▸ **YOUR ASSIGNMENT**: Please rewrite everything from the start of the data down to the line containing "Which has a higher value, Page 1 or Page 4?", with "pie" changed to "circle" and nothing else altered.

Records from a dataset
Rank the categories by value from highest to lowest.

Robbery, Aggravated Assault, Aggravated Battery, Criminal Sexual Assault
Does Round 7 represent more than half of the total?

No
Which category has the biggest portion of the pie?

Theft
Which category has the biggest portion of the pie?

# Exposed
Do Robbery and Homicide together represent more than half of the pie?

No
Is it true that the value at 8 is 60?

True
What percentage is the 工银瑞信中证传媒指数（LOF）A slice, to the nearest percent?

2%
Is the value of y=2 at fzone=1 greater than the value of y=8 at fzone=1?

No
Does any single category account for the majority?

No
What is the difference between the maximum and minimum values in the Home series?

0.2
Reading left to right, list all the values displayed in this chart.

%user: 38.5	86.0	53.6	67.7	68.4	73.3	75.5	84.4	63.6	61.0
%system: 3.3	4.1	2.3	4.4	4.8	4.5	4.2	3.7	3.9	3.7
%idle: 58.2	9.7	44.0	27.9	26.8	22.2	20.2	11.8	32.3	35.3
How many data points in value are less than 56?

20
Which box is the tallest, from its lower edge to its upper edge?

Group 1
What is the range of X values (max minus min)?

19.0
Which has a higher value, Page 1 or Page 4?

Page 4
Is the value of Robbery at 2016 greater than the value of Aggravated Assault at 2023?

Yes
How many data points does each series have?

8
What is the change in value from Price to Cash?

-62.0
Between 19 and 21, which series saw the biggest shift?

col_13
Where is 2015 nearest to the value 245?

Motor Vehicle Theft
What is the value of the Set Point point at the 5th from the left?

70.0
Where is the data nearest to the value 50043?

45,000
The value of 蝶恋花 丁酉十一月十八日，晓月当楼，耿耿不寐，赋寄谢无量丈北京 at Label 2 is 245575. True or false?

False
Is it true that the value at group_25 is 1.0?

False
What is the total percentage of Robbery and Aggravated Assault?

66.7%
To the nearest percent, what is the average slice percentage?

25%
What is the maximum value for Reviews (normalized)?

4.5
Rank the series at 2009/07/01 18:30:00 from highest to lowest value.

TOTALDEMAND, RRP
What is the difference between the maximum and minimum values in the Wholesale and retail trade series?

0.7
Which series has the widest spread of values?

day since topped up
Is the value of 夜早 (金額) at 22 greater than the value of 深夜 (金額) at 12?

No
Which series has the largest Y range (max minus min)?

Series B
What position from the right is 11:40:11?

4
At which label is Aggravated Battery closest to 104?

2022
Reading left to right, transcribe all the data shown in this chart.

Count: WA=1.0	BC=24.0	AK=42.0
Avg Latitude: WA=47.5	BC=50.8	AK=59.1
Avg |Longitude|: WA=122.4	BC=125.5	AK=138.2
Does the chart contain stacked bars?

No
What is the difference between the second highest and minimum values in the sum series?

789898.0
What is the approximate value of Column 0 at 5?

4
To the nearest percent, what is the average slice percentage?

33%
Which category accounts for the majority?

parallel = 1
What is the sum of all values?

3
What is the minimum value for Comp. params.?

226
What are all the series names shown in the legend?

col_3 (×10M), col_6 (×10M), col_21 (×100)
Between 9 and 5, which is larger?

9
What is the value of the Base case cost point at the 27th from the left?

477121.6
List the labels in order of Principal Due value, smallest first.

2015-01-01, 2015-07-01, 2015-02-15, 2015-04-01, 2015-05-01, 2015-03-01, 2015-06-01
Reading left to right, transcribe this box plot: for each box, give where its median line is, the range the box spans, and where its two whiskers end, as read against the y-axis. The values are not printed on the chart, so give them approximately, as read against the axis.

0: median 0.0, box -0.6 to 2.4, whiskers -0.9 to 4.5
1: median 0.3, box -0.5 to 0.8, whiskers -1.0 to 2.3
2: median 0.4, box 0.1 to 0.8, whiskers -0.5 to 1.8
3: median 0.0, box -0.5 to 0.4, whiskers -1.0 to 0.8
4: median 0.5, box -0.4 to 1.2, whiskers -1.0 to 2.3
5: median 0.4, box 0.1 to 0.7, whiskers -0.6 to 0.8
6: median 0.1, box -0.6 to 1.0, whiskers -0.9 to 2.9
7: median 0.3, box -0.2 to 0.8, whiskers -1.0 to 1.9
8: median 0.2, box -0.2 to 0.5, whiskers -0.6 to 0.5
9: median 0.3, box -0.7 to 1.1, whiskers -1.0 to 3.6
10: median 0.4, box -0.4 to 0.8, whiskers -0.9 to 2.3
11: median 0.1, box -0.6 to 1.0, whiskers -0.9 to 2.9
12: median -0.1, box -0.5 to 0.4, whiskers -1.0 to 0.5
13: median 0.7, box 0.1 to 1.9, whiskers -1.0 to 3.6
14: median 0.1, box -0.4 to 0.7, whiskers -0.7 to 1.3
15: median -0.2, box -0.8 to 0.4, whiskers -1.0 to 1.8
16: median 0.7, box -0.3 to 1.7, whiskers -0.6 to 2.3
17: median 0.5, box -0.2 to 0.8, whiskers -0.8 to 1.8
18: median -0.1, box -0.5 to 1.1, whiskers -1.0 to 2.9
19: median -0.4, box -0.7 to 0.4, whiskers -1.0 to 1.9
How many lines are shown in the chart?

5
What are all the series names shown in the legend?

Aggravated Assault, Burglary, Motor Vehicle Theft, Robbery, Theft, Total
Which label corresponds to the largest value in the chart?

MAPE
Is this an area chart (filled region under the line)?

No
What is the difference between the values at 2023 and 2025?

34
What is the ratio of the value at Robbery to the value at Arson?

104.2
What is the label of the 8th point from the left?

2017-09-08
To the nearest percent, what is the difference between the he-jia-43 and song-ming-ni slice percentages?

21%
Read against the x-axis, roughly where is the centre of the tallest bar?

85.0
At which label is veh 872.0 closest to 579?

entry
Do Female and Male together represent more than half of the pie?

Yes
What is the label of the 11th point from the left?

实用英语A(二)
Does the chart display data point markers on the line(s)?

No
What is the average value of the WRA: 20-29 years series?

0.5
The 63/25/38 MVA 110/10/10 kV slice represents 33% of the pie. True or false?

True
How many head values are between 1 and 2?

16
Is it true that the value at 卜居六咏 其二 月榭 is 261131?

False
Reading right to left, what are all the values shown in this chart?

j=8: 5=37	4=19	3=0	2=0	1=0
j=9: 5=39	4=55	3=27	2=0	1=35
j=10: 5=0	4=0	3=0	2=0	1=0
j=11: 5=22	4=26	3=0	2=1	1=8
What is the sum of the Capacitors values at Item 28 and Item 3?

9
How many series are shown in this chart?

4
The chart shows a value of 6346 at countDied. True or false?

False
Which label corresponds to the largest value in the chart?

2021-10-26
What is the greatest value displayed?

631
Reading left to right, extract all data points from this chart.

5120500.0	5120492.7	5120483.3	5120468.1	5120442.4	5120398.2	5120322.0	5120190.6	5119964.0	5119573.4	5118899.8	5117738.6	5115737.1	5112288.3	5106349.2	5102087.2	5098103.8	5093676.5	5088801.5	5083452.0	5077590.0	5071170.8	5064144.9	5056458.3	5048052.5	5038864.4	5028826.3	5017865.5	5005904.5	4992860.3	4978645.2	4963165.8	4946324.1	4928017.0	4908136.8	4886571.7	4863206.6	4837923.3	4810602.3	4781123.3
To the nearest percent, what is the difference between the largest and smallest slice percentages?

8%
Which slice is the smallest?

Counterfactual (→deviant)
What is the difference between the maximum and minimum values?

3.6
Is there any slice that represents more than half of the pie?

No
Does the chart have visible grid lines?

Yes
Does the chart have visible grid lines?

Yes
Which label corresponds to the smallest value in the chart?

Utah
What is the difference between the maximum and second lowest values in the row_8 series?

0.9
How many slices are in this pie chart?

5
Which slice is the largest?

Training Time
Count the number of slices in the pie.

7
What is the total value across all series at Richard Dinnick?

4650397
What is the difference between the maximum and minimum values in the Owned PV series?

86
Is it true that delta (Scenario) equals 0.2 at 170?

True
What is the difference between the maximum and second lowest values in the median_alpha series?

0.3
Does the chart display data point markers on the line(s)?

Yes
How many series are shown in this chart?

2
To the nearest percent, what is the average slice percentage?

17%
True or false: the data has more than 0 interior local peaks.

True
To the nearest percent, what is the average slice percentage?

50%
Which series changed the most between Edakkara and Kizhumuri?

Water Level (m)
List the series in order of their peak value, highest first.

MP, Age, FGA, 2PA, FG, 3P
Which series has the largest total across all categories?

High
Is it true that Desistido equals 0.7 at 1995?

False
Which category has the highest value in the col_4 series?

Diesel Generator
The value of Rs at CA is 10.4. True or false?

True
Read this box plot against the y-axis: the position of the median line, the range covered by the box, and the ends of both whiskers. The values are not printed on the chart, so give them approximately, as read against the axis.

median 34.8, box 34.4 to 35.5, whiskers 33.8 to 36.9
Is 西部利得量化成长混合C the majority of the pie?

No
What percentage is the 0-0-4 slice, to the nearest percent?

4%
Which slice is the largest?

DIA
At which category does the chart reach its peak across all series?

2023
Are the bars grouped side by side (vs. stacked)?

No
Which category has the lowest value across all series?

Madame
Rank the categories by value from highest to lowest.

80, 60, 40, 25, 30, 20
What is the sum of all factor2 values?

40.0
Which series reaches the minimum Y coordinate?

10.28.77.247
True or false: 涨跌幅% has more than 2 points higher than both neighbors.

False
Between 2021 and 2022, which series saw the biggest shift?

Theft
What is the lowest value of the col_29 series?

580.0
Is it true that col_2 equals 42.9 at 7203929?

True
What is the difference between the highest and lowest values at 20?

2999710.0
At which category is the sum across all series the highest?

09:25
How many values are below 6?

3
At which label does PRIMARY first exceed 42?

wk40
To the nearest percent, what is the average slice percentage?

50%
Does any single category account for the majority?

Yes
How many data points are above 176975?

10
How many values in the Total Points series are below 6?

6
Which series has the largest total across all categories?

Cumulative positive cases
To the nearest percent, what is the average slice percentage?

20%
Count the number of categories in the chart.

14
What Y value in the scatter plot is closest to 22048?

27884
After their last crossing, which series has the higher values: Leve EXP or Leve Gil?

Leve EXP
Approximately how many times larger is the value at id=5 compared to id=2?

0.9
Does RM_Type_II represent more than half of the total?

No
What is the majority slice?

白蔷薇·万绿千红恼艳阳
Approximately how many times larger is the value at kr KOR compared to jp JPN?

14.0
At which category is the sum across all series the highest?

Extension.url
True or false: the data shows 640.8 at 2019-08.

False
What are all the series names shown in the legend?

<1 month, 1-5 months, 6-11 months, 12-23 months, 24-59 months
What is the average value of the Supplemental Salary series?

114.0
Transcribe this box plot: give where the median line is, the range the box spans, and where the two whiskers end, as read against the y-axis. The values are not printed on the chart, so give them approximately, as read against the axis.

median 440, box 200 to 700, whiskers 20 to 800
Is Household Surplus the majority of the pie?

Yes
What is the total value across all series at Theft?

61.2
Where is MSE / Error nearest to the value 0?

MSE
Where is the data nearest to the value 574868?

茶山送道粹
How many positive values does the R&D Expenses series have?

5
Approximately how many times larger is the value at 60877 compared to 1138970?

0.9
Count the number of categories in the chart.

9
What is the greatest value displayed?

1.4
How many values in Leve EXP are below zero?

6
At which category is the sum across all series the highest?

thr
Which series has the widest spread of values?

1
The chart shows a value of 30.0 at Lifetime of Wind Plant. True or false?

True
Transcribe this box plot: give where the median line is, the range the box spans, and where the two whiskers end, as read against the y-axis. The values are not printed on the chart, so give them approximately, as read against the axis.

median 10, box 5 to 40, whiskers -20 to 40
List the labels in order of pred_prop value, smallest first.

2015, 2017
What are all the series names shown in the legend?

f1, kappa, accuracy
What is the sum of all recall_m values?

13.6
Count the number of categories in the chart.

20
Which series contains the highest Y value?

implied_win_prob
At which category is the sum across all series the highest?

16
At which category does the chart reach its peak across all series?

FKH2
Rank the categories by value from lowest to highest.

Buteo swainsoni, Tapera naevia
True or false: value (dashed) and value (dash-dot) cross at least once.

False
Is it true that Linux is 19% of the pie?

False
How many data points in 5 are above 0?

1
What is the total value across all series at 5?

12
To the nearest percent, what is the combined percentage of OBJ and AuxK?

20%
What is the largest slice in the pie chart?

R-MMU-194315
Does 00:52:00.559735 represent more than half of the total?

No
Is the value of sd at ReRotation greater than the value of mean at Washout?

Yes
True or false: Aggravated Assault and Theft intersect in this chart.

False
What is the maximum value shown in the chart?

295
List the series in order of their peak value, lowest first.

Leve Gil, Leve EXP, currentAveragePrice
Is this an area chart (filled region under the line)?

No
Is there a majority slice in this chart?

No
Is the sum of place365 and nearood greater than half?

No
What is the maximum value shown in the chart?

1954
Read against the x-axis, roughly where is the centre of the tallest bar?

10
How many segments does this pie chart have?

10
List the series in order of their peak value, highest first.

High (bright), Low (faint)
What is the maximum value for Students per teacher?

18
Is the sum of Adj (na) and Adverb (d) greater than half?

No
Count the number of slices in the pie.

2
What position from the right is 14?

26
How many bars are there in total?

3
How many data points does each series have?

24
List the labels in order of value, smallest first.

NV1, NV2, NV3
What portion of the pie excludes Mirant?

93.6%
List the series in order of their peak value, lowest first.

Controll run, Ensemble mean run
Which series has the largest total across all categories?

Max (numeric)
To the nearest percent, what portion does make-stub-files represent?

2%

▸ **RESPONSE AREA**:
Rank the categories by value from highest to lowest.

Robbery, Aggravated Assault, Aggravated Battery, Criminal Sexual Assault
Does Round 7 represent more than half of the total?

No
Which category has the biggest portion of the circle?

Theft
Which category has the biggest portion of the circle?

# Exposed
Do Robbery and Homicide together represent more than half of the circle?

No
Is it true that the value at 8 is 60?

True
What percentage is the 工银瑞信中证传媒指数（LOF）A slice, to the nearest percent?

2%
Is the value of y=2 at fzone=1 greater than the value of y=8 at fzone=1?

No
Does any single category account for the majority?

No
What is the difference between the maximum and minimum values in the Home series?

0.2
Reading left to right, list all the values displayed in this chart.

%user: 38.5	86.0	53.6	67.7	68.4	73.3	75.5	84.4	63.6	61.0
%system: 3.3	4.1	2.3	4.4	4.8	4.5	4.2	3.7	3.9	3.7
%idle: 58.2	9.7	44.0	27.9	26.8	22.2	20.2	11.8	32.3	35.3
How many data points in value are less than 56?

20
Which box is the tallest, from its lower edge to its upper edge?

Group 1
What is the range of X values (max minus min)?

19.0
Which has a higher value, Page 1 or Page 4?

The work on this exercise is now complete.